▶ **JOB**
Decide whether each statement agrees with the guide on Twitter ghostwriting. Answer yes or no for each, quoting the exact words of the guide that decide it. 1. The guide advises ghostwriters to boost clients' tweets with paid retweet networks. 2. The guide calls the first tweet of a thread its "hook." 3. The guide presents handling a client's DM inbox as one of the most common ghostwriting services.

Few people like to talk about ghostwriting, mainly because by definition it is a “covert” activity. Clients don’t like to say they are using a ghostwriter, and ghostwriters can’t really advertise who they are writing for. Here at Tweet Hunter, we often get asked whether or not we provide ghostwriting services because the market is so complex and below the surface.
Which is why we decided to create our very own premium Twitter ghostwriter marketplace. Ghostwriters we let in have an opportunity to work with high-end clients who are ready to pay the price for a premium service, and they also get to use Tweet Hunter to collaborate directly with their clients.
Becoming a Twitter ghostwriter is one of the best ways to start making decent money online. If you’re considering developing this activity, this guide is the ideal resource for you to read. You’ll be able to answer all of the following questions:
What does a Twitter ghostwriter actually do?
How can I find ghostwriting clients?
How much should I charge for Twitter ghostwriting?
Who are some successful Twitter ghostwriters I can take inspiration from?
What is Twitter ghostwriting?
A ghostwriter is someone who writes content for someone else. The “original” ghostwriter used to write books, whether fiction or non-fiction, the typical use case being writing an autobiography for a celebrity or people looking to build their personal brand.
As social media has become a huge part of our professional lives, many people looking to either develop their personal brand or spend less time on it have started to require ghostwriting services. These people write content for their clients, which they can post on social media afterwards.
So the main responsibility of Twitter ghostwriters is to write Twitter content (tweets, threads) for their clients.
What does a Twitter ghostwriter do, exactly?
Most Twitter ghostwriters will include writing Twitter threads in the services they offer clients. Why? Because threads are one of the top performing formats on Twitter, and they take a lot of time to write. It’s also common knowledge that a well-written thread “hook” (the first tweet of a thread) is the most crucial element, and writing one isn’t that easy. So the ghostwriter’s skills do come in handy.
Many people who offer ghostwriting services for Twitter will also offer to provide a significant amount of tweets for their clients.
Other, less common services include:
Taking over the DM inbox for clients (answering DMs, making sure their clients get the important ones)
Engaging with other accounts (spending time in the Twitter feed replying to other people’s tweets)
Are retweets part of ghostwriting services?
Some ghostwriters will include retweets in their package, and they will either disclose that upfront or simply guarantee results to their clients. Sometimes, this alone can explain the huge difference in price between ghostwriters, because a big part of the business is “boosting” the tweets by using a network of people who are getting paid to retweet.
We have researched and dabbled a bit with those kinds of services and have come to the following conclusion: it’s probably not worth it for clients. One reason is that you’ll probably be endangering your clients account when doing that. When the same people retweet the same account over and over again, it sends a suspicious signal to Twitter’s team. Another reason is that your clients will probably get a lot more followers from this, but they won’t be of great quality and probably won’t engage that much with your client’s future content. So we would advise to stay away from that.
Still, it may be hard to sell your “simple” ghostwriting services when your competitors are selling guaranteed results.
How to sell yourself and find clients as a Twitter ghostwriter?
Though the Twitter ghostwriting industry is under the radar, there’s still a lot of competition. Just watch what happens when a big account tweets about needing ghostwriters. It can be tough finding your first clients, ones that are willing to pay a decent amount of money to leverage your skills. Fortunately, there are a few things you can do to attract more leads and convert them to clients.

▶ **SUPPLIED DATA**
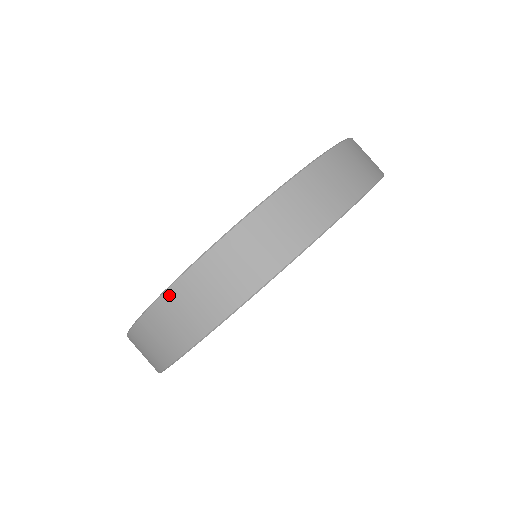
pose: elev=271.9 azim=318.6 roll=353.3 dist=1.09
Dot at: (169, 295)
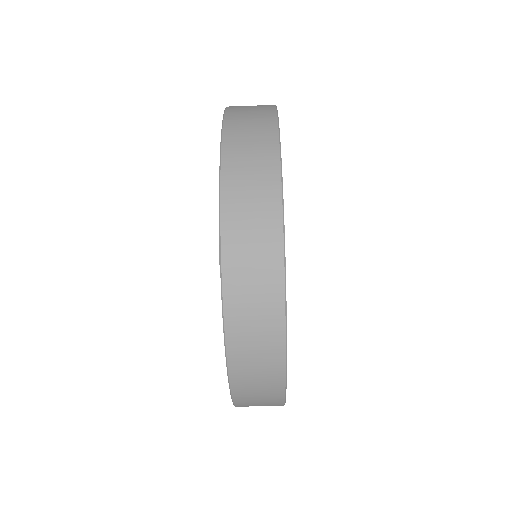
Dot at: occluded
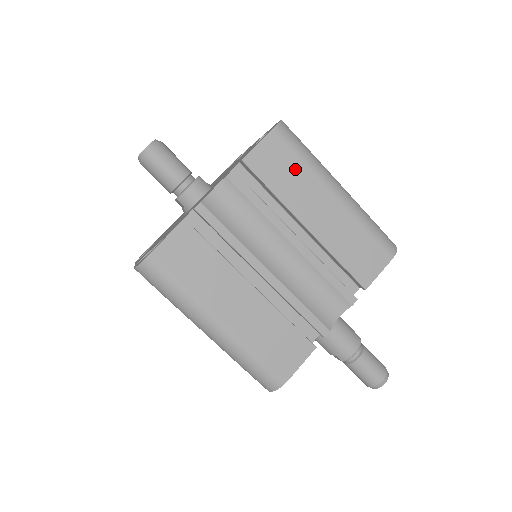
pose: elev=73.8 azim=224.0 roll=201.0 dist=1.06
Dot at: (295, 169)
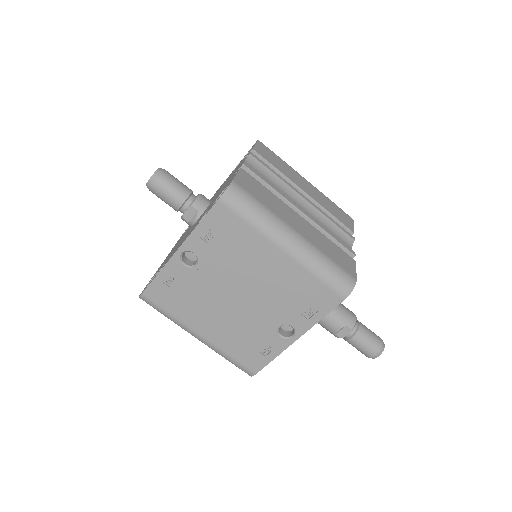
Dot at: (280, 162)
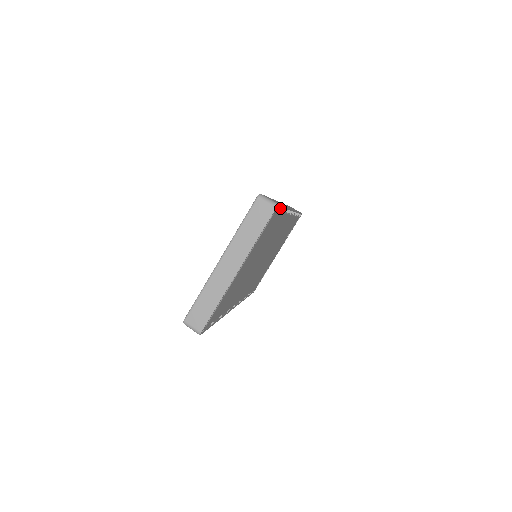
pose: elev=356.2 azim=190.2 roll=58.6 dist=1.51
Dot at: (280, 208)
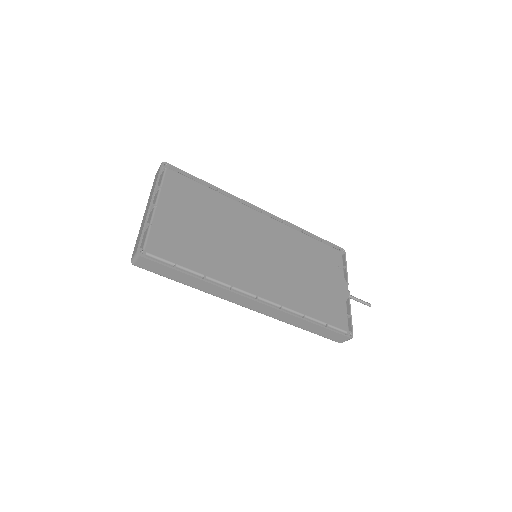
Dot at: (192, 179)
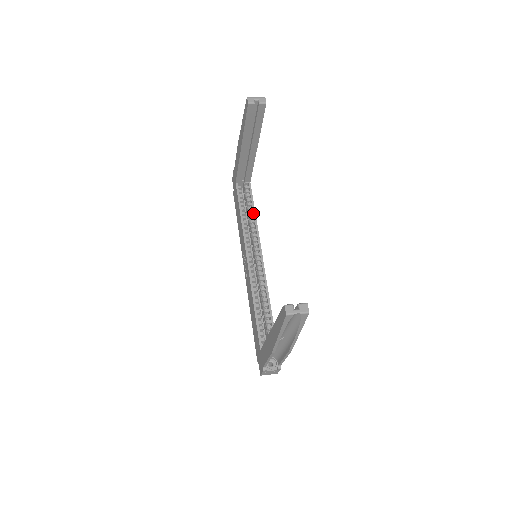
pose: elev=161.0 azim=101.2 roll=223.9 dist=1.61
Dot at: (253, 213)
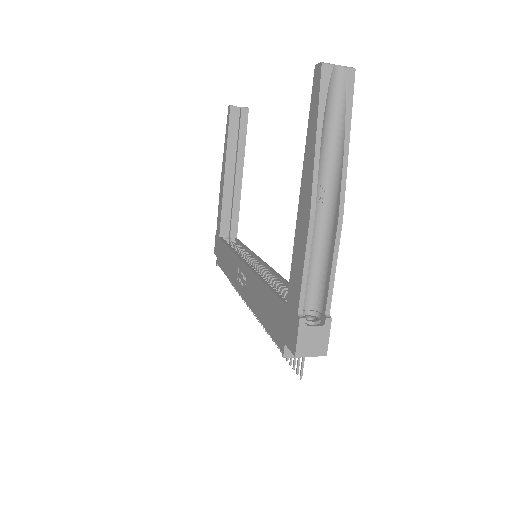
Dot at: (244, 247)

▶ **SOLUTION FOR THIS TASK**
1. No: "So we would advise to stay away from that."
2. Yes: "a well-written thread “hook” (the first tweet of a thread) is the most crucial element"
3. No: "Other, less common services include:" followed by "Taking over the DM inbox for clients"